## ENTRIES SUPPLIED
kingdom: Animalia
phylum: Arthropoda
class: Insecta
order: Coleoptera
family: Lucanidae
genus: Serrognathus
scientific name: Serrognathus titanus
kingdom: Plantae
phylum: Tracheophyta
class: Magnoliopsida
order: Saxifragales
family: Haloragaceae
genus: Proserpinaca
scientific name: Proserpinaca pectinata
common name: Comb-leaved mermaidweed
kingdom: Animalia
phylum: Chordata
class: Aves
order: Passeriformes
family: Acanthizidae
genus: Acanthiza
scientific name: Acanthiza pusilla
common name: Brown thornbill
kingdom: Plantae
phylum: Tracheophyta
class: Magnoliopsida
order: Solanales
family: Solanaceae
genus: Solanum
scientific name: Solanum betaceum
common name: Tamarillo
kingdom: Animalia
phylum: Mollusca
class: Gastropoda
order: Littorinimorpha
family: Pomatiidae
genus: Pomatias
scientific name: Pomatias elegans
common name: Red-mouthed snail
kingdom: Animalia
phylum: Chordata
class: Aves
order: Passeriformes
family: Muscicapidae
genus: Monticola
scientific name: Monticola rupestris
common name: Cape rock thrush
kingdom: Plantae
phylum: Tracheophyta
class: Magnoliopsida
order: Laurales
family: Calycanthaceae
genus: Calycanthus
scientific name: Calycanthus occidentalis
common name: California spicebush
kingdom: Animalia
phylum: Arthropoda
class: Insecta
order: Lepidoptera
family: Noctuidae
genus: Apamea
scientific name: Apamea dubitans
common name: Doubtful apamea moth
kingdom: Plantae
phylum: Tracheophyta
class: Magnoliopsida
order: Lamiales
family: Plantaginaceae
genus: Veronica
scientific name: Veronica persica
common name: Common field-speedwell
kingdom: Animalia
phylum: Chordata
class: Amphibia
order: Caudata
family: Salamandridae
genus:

## REQUIRED WORK
Could you reproduce, unchanged, every line of the data from the one containing "common name: Doubtful apamea moth" through the final line, inclusive?

## SOLUTION TO THIS EXERCISE
common name: Doubtful apamea moth
kingdom: Plantae
phylum: Tracheophyta
class: Magnoliopsida
order: Lamiales
family: Plantaginaceae
genus: Veronica
scientific name: Veronica persica
common name: Common field-speedwell
kingdom: Animalia
phylum: Chordata
class: Amphibia
order: Caudata
family: Salamandridae
genus:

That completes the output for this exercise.